Some of it, of course, is snobbery —  and yes, Winestream Media, I’m talking about you. Some of it can’t be helped, thanks to the foolishness that is the three-tier system. In the last month, I’ve tasted a $10 Gascon white and had friends tell me about a $15 red Bordeaux and a $10 Sicilian red that would be perfect for the blog. But the first is only available in southern California, and the other two are only found in the northeast. Which means the wines don’t have distributors in any other part of the country, and don’t meet the generally available criteria I use for the blog.

But there are other, less obvious reasons why you read about wine you can’t buy:

• To create demand for the wine. I get a lot of emails from publicity people offering me samples of wine from regions unfamiliar to U.S. wine drinkers and that have limited, if any, distribution in this country. They do so in the hope that I’ll write about the wine, even if no one can buy it, so that my review will convince an importer or a distributor that there is demand for it. Yes, it’s a little backwards, but it’s one way to get around the restrictions of the three-tier system.

◇ ◇ ◇ ◇ ◇

To be done
1. Please explain, in one to three sentences, why the wine passage says publicity people send samples of wines that have little or no distribution in the U.S.
2. According to the wine passage, where is the $10 Gascon white available?

Stored data
◇ ◇ ◇ ◇ ◇

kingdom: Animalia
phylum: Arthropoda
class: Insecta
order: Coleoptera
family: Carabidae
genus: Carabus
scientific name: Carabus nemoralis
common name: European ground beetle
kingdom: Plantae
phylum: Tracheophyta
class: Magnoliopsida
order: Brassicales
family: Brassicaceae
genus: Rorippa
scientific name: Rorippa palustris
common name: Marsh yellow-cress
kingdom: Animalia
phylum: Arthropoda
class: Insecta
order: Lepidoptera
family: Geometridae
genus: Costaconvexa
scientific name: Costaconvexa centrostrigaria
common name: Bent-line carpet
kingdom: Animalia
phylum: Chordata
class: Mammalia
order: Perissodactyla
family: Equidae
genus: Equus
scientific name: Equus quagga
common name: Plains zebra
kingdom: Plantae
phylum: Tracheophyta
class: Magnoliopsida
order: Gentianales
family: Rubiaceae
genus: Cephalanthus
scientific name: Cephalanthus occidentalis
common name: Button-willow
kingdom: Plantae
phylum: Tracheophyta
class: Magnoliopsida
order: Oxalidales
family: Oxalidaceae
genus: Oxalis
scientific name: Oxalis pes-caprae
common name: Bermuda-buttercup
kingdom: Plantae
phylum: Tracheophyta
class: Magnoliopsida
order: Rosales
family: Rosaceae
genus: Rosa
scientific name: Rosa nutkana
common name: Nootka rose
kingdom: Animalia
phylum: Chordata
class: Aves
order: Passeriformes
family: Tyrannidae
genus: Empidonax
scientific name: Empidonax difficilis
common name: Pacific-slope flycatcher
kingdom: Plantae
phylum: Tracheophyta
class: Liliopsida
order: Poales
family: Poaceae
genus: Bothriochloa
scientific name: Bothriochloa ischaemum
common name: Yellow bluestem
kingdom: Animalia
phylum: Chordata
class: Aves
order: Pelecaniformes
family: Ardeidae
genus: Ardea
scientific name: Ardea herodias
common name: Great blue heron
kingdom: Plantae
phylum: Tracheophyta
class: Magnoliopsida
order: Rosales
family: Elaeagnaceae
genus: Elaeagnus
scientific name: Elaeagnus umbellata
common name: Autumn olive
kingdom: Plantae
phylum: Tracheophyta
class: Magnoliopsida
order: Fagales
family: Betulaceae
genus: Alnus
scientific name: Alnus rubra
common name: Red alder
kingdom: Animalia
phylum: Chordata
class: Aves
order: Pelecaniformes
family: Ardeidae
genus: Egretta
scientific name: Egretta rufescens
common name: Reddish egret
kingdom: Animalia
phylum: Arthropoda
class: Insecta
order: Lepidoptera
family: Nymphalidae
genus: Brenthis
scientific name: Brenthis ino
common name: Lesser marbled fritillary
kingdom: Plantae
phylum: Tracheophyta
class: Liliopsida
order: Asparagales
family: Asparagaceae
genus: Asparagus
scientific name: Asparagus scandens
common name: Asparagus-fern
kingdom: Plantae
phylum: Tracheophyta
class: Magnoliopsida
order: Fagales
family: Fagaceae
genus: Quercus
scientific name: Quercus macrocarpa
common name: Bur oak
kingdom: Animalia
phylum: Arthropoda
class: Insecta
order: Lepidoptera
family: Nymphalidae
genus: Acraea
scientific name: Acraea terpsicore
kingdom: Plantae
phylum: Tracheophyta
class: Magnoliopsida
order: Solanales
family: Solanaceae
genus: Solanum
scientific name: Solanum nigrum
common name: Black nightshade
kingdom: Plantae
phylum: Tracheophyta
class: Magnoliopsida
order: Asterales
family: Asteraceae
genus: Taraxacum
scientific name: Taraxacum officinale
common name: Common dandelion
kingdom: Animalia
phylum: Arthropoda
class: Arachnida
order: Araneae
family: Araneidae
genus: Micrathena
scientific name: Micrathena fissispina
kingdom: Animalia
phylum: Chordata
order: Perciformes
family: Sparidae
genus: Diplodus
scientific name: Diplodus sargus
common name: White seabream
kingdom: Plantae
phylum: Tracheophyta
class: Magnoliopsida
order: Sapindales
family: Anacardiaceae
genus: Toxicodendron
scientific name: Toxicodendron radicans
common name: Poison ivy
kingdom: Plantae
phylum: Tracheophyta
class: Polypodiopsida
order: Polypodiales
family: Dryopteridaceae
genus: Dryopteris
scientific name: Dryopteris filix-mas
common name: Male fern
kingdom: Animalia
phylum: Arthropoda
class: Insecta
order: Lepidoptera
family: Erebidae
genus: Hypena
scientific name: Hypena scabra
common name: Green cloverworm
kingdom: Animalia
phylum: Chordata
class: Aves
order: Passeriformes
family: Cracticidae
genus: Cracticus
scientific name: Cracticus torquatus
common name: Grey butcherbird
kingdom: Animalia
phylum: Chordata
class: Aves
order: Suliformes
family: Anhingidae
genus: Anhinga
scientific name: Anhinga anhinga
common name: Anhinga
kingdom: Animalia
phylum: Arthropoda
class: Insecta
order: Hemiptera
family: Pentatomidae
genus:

◇ ◇ ◇ ◇ ◇

Answers for the exercise
1. They hope the writer will review the wine even though no one can buy it, so that the review convinces an importer or a distributor that there is demand for it. The passage calls this one way to get around the restrictions of the three-tier system.

2. Only in southern California.